All of this is scary news to people who care about suicide. According to John L. McIntosh, a psychology professor who researches suicide trends at Indiana University, “There is a link (to suicide) with circumstances that come along with a Recession, such as unemployment and home foreclosure … People who have lost their jobs commit suicide at rates two times to four times as high as those who are employed.”
In addition, health insurance is tied to employment in America. People being treated for depression, and perhaps being stabilized on medication, usually lose their health care when they lose their employment, making a bad situation worse and potentially more deadly.
Speaking of health care for those with depression and other illnesses, many American states lack “parity” laws, which means that many people can work and have health care benefits, but those benefits do not include mental health care. And once someone has been diagnosed with any mental illness, that illness becomes a pre-existing condition – which means that an individual might be unable to purchase health insurance at any cost. Some of these laws are changing, but not in time for people now in crisis.

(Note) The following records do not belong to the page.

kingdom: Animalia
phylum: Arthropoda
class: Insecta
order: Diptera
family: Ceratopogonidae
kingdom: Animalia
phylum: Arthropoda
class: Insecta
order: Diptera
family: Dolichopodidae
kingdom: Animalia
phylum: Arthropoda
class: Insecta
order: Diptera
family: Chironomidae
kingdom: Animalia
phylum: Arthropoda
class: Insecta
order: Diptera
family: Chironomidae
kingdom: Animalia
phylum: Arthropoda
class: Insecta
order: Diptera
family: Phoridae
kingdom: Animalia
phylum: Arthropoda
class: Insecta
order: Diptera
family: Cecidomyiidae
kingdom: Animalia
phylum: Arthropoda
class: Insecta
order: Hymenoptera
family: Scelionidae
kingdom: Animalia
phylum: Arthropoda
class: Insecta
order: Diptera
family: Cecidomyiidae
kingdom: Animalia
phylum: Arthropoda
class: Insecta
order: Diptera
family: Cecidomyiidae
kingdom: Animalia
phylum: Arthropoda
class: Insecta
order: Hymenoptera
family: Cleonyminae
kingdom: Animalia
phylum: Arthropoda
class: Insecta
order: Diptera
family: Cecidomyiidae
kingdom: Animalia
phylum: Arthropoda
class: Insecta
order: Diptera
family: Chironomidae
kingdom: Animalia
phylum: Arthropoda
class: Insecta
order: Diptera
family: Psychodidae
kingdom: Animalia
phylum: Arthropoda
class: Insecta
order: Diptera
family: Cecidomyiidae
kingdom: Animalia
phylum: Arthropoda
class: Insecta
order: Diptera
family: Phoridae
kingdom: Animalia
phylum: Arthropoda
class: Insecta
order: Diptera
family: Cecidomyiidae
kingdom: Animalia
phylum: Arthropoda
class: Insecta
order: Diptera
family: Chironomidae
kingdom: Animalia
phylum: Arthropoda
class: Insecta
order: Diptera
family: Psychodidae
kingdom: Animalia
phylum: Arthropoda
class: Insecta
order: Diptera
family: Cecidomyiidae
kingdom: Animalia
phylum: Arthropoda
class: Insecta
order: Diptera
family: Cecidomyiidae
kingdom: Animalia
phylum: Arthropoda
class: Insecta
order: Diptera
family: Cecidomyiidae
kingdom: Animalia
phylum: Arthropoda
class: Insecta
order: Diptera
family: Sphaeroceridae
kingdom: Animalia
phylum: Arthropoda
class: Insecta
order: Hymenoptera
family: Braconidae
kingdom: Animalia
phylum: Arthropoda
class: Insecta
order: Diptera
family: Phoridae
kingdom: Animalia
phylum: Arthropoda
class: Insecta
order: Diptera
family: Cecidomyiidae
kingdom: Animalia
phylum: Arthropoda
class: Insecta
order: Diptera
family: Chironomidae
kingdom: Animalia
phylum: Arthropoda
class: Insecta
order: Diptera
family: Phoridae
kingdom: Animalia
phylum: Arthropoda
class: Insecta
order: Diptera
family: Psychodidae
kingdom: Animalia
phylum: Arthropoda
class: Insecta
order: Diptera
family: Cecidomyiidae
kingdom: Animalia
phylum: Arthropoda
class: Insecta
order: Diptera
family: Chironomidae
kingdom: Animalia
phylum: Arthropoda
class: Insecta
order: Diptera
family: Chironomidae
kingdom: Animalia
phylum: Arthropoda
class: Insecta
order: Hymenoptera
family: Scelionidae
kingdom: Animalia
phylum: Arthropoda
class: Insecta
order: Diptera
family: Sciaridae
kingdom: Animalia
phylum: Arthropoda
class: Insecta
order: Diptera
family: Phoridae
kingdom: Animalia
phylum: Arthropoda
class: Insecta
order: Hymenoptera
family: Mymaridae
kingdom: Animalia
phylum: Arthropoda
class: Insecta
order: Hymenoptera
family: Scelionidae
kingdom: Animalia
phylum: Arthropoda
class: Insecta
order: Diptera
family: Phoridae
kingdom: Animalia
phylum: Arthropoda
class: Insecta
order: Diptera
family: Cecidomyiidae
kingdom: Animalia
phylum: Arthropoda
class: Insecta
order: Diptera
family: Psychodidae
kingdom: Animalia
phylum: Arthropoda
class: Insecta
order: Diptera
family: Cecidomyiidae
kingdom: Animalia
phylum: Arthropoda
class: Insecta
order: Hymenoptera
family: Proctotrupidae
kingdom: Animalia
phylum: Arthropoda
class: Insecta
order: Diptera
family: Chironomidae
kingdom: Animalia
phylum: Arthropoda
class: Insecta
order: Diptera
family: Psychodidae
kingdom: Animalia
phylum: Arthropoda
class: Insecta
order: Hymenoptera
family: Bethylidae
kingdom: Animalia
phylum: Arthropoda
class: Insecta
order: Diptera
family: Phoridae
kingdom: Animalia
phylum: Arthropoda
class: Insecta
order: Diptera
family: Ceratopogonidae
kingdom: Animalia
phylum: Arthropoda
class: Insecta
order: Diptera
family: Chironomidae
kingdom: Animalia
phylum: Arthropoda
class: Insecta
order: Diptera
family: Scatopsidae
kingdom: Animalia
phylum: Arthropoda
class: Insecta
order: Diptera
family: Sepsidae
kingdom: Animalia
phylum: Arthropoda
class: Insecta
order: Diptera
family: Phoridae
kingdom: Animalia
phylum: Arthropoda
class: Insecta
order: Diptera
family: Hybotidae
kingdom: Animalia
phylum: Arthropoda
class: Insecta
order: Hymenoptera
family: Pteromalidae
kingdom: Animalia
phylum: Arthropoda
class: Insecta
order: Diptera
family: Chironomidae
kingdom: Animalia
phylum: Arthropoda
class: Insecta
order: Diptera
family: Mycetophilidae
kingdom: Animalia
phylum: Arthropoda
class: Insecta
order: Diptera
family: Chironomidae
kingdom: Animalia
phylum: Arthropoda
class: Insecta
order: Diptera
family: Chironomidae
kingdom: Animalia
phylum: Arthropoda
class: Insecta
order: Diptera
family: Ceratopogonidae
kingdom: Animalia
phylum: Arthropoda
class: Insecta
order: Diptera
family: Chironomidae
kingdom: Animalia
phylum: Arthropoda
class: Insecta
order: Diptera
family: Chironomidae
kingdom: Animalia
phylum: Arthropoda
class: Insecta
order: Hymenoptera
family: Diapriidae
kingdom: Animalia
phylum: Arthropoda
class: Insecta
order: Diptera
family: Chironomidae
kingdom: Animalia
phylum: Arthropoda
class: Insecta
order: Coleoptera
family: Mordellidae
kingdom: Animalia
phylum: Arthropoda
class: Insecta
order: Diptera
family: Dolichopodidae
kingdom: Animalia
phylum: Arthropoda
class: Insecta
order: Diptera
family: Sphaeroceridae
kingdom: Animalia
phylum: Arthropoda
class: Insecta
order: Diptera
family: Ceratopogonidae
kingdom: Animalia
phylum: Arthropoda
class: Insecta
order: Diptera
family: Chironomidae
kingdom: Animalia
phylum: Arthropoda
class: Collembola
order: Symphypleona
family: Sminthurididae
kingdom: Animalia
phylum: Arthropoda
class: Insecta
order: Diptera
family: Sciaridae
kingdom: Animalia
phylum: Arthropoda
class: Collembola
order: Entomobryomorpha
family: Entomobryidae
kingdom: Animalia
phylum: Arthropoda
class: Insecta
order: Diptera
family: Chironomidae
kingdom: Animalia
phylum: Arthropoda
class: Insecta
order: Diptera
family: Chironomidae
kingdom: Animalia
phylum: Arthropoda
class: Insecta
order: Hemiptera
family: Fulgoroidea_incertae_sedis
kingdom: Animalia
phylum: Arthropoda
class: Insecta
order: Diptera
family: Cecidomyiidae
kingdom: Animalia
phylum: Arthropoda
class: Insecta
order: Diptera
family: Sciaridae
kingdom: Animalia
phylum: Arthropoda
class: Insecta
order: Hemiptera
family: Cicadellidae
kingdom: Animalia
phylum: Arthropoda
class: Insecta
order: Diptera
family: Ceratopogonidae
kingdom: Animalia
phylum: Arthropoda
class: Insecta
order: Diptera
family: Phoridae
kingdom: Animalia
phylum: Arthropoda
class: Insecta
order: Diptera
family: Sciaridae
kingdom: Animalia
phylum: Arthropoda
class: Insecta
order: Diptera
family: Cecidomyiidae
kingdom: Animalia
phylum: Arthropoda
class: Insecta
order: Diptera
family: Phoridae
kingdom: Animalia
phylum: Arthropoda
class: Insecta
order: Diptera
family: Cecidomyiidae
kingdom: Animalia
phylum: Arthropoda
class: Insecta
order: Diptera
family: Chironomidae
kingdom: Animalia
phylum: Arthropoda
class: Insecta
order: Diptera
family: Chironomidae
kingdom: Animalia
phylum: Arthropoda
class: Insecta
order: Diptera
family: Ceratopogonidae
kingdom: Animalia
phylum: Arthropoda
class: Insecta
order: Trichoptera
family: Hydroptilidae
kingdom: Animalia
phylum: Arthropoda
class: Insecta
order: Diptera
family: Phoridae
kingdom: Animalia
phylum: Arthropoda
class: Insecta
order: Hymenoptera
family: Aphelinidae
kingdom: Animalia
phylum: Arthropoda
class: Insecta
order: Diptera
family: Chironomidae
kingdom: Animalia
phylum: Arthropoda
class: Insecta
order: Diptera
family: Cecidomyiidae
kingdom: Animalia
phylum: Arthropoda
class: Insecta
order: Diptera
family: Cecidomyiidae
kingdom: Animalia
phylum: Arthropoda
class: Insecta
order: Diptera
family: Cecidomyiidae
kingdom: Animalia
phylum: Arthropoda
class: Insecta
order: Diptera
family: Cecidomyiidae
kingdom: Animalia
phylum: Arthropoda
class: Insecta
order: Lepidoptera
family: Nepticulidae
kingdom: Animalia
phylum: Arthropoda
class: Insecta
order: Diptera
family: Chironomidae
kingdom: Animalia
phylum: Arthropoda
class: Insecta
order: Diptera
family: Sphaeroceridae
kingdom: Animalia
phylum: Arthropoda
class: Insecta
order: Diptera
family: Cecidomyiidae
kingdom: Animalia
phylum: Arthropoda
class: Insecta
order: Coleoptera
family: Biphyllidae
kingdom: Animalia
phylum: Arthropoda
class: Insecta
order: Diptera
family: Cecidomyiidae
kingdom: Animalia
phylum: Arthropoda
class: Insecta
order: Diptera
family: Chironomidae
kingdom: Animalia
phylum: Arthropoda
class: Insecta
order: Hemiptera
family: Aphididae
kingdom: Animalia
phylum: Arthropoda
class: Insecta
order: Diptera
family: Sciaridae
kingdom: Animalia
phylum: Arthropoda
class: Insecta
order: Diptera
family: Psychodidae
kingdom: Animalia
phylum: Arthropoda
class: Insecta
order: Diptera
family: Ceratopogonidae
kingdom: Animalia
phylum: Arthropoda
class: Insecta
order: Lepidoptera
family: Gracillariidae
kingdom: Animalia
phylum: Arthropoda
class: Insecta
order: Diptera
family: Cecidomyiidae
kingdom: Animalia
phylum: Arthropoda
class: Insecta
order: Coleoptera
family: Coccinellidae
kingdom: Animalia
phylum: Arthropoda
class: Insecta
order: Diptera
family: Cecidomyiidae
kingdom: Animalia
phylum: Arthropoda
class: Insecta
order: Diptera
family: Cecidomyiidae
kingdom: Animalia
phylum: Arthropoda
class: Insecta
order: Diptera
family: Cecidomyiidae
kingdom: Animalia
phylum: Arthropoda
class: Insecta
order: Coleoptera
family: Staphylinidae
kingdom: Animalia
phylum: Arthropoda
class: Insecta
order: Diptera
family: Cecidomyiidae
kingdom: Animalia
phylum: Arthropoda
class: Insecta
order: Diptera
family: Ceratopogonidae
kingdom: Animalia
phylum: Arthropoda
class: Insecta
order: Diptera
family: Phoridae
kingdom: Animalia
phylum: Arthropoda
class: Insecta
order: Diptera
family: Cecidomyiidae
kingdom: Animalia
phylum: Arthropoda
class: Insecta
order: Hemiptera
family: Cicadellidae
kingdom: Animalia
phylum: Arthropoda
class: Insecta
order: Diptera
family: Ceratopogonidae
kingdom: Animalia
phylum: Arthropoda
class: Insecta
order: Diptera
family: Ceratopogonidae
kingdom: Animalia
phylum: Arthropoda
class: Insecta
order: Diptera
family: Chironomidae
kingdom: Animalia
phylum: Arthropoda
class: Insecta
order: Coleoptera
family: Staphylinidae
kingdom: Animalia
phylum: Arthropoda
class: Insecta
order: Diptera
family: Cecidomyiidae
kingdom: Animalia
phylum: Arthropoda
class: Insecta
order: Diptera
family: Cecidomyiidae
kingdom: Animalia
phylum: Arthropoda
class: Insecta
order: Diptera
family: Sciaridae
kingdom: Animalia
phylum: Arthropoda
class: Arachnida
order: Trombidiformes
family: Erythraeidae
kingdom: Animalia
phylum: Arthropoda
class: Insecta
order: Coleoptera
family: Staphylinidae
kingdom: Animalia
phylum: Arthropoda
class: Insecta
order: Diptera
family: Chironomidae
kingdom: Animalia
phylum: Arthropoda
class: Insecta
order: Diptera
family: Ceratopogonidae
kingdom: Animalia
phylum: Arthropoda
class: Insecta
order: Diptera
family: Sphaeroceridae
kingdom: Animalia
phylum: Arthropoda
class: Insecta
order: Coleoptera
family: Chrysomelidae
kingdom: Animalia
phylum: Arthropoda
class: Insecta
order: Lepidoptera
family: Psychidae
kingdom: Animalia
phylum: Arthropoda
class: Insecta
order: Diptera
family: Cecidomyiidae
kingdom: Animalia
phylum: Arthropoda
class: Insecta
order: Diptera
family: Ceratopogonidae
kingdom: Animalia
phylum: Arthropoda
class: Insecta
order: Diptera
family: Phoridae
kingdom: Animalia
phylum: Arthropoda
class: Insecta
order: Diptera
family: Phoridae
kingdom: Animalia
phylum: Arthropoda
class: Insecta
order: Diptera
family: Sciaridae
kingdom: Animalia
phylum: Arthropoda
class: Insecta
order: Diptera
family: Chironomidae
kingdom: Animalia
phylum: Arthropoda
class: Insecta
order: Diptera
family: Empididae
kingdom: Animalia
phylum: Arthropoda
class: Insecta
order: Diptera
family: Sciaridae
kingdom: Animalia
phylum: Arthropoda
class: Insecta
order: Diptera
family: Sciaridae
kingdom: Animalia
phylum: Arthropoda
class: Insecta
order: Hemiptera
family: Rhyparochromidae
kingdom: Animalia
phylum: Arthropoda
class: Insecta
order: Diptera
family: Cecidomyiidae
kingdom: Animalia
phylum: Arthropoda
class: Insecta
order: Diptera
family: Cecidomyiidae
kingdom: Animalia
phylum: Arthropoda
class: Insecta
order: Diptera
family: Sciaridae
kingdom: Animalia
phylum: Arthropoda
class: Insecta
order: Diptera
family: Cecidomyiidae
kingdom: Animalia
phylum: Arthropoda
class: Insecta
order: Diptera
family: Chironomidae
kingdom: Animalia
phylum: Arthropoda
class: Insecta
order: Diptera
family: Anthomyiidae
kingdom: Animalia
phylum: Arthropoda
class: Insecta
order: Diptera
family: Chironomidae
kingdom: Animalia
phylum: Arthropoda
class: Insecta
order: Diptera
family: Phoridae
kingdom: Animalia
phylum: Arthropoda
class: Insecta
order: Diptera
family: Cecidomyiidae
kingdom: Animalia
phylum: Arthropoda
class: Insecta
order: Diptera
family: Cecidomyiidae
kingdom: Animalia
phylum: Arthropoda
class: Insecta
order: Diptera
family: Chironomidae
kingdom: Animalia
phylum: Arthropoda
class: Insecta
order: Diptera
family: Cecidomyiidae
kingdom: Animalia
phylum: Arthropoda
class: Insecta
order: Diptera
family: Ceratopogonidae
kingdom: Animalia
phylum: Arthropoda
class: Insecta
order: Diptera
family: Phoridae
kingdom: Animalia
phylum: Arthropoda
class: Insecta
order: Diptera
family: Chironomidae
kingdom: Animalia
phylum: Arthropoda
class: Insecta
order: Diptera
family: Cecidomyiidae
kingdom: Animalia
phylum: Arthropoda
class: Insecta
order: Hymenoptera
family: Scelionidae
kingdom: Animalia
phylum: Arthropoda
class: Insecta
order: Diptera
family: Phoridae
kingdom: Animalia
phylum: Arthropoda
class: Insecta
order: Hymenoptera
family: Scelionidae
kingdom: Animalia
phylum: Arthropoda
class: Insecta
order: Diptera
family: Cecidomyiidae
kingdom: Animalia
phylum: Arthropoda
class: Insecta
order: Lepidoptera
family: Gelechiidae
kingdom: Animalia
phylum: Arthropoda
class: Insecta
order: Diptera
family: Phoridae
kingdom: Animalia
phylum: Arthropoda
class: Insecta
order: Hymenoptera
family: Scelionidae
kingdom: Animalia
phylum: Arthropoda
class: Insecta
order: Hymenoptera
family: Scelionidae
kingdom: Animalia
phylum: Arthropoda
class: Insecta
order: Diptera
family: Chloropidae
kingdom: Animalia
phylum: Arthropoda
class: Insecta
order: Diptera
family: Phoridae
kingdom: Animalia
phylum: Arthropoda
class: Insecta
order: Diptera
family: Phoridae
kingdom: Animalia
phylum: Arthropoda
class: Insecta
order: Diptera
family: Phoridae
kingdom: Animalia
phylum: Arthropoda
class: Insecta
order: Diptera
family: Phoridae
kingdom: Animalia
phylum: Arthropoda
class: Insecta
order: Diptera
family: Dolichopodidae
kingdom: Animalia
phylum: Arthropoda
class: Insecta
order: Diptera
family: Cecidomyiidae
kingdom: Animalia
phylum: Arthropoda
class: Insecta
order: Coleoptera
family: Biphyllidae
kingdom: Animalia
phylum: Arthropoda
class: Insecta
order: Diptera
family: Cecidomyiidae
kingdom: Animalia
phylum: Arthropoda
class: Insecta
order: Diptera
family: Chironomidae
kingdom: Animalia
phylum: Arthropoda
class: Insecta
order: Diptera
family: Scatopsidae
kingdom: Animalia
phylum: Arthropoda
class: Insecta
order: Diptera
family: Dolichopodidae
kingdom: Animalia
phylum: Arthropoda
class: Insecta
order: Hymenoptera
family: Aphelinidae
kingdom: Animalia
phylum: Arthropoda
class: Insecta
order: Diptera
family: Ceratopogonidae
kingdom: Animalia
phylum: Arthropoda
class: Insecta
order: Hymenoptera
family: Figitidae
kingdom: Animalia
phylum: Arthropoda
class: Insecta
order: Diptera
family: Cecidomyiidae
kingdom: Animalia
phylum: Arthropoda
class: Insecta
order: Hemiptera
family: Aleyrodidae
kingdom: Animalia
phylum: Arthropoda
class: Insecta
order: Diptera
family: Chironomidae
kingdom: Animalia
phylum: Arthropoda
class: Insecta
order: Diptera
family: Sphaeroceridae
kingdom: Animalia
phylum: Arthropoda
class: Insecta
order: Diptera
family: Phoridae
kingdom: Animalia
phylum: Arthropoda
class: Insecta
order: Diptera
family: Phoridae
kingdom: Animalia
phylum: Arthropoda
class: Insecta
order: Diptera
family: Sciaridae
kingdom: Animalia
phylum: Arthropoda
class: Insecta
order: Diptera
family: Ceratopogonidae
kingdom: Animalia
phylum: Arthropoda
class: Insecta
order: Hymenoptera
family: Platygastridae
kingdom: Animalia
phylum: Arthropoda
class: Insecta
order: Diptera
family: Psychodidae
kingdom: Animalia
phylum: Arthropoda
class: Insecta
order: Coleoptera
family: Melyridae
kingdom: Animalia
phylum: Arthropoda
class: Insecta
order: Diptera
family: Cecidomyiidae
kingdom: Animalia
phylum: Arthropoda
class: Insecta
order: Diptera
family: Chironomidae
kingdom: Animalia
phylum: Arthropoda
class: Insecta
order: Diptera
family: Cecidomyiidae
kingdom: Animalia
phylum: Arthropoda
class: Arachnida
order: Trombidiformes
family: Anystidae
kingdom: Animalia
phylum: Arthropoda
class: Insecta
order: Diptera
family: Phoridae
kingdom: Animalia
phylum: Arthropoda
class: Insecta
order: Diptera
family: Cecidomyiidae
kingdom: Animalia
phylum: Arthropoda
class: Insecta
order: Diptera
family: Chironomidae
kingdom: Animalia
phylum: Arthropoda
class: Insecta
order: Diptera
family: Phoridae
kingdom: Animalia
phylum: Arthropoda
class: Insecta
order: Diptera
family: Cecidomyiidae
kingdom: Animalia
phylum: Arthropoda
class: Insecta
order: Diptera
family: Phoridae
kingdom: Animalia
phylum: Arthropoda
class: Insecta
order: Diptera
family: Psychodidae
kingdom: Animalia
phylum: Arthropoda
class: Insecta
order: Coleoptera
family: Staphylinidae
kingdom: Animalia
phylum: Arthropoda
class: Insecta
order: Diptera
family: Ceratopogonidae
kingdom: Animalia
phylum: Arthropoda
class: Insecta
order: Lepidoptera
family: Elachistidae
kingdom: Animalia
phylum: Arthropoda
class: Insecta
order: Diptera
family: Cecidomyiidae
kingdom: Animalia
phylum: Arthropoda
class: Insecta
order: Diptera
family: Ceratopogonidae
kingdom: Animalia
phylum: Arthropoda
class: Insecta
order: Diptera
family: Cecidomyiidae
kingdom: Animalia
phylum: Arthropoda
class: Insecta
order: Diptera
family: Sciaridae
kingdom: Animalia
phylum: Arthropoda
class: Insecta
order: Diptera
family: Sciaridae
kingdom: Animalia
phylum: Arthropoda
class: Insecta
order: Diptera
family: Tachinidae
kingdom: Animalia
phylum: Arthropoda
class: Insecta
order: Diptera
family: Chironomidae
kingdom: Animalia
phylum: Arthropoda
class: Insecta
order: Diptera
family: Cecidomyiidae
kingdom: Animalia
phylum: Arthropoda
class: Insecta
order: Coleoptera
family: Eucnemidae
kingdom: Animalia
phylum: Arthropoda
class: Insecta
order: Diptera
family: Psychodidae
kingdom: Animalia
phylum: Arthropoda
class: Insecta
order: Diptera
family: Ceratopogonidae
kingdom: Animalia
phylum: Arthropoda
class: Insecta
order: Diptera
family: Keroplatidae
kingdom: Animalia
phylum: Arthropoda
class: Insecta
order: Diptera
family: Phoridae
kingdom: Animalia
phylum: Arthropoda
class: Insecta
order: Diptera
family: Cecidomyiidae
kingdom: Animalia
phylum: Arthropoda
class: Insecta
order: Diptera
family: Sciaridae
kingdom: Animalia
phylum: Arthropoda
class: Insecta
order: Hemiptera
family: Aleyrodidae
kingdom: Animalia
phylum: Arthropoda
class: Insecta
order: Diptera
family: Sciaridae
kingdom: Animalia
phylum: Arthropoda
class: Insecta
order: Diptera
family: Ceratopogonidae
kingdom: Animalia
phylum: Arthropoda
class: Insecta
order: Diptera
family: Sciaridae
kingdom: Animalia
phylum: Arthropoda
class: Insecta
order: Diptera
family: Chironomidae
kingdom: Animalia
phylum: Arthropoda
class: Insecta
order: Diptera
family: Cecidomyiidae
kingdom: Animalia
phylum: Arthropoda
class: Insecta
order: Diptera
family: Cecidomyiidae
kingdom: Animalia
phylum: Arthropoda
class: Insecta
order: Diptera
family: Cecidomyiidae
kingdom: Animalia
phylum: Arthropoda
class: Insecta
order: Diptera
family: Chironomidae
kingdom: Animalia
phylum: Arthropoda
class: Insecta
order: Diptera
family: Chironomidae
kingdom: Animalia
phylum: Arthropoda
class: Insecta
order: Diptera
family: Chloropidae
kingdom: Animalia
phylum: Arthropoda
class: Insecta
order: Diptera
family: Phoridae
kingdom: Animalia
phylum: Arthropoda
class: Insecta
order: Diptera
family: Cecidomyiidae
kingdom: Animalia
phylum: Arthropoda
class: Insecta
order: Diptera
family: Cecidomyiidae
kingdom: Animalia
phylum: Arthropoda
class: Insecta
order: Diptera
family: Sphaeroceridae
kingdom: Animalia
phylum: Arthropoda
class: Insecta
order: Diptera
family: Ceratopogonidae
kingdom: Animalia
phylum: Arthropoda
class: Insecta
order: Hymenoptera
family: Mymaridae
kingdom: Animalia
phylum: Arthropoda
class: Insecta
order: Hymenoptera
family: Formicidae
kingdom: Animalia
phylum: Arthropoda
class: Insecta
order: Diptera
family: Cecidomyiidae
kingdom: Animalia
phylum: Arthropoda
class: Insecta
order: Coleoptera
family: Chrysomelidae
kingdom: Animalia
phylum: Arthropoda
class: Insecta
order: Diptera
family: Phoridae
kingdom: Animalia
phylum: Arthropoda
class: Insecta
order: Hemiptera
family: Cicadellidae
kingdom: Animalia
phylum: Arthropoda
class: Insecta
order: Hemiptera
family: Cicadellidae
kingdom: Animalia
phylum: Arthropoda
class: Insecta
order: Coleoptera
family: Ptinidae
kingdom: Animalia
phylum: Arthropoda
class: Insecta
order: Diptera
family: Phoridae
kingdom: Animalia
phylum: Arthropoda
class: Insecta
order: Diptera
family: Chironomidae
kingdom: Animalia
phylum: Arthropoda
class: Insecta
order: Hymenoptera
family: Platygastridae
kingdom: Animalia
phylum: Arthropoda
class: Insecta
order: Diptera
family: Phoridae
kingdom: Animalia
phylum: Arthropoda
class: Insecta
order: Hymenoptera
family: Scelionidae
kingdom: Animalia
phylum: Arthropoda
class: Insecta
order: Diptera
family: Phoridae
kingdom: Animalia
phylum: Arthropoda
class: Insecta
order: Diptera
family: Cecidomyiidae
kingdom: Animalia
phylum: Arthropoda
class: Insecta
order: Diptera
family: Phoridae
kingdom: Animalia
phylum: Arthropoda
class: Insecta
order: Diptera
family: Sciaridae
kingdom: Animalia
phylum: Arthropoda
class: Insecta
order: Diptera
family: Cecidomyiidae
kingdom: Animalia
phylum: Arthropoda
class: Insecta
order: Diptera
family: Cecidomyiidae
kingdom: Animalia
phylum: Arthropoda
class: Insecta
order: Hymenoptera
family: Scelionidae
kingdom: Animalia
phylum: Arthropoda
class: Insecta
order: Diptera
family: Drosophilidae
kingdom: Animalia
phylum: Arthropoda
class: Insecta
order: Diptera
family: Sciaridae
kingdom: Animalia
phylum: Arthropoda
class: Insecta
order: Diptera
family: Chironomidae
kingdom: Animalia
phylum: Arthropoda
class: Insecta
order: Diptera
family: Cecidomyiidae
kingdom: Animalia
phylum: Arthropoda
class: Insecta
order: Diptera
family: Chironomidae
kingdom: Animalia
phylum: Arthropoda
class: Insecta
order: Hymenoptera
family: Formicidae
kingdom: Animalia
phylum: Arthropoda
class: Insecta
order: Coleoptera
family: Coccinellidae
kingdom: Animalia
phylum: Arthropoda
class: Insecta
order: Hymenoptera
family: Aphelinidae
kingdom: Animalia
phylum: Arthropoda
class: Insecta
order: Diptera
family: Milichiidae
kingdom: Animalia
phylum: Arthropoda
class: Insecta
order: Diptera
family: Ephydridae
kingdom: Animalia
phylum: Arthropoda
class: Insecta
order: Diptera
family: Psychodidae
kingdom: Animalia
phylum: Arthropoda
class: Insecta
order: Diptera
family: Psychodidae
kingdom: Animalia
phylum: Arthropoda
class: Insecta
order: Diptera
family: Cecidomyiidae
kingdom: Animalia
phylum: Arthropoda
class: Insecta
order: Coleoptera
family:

It’s scary out there, in many ways. And it doesn’t look like things are going to improve soon. As we celebrate Labor Day this year, I ask anyone with a stable, secure job they enjoy to thank God for their situation. For those concerned about layoffs, or unhappy with their positions, I hope you can research other possibilities. And for those that are jobless, I pray that and that you find employment soon … and that you will hold on to life.